Add_reference() with nested folders

We need to set a dataset folder in S3 as an artifact. The folder has many sub-directories (only one layer though).
When I use the a add_reference() command it only stores the directory names of the top-level.
Of course, I could loop across it, but I’m wondering if there is a command option to make the operation recursive?

run  = wandb.init(project=WB_PROJECT)
art = wandb.Artifact(WB_ENTITY, type=WB_DATASET)
art.add_reference(s3_full, max_objects=WB_MAX_OBJECTS_TO_UPLOAD)
run.log_artifact(art)
wandb.finish()

EDIT 1: I conclude that the all files are not being added because the Num Files in the Artifact Overview shows only 5. If I click on the directories, it seems I can see the files, but I assume they are not actually there because of the 5 being reported for the number of files.

Hi Kevin,

Thanks for your question!
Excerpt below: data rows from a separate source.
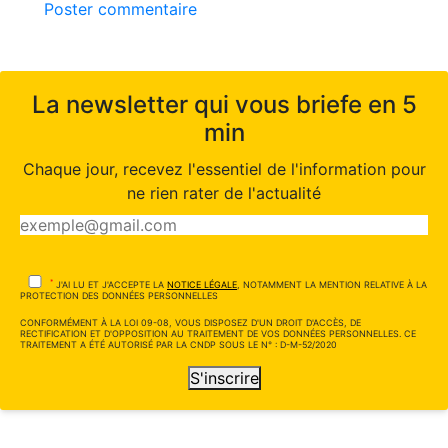
Poster commentaire
La newsletter qui vous briefe en 5
min
Chaque jour, recevez l'essentiel de l'information pour
ne rien rater de l'actualité
*
J'AI LU ET J'ACCEPTE LA
NOTICE LÉGALE
, NOTAMMENT LA MENTION RELATIVE À LA
PROTECTION DES DONNÉES PERSONNELLES
CONFORMÉMENT À LA LOI 09-08, VOUS DISPOSEZ D'UN DROIT D'ACCÈS, DE
RECTIFICATION ET D'OPPOSITION AU TRAITEMENT DE VOS DONNÉES PERSONNELLES. CE
TRAITEMENT A ÉTÉ AUTORISÉ PAR LA CNDP SOUS LE N° : D-M-52/2020
S'inscrire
I think that the only thing that may work for you would be adding an S3 prefix without an explicit name (documentation here), the other way could be using a loop. Please let me know if this would be helpful

Best,
Luis

@system (luis) Thank you for the reply. I think the core question is: why does “Num Files” (In the Artifact view) incorrectly list only the top-level files? I may have 200K files in the artifact, but the “Num Files” only says “5”. See example below. Perhaps this could be fixed? It is somewhat distressing for this parameter to be so wrong.

Hi Kevin,

Thanks for the detailed explanation! I see your issue, I will create a request for this feature, thanks for reporting it! May I help you with any other issue?

Best,
Luis

This topic was automatically closed 60 days after the last reply. New replies are no longer allowed.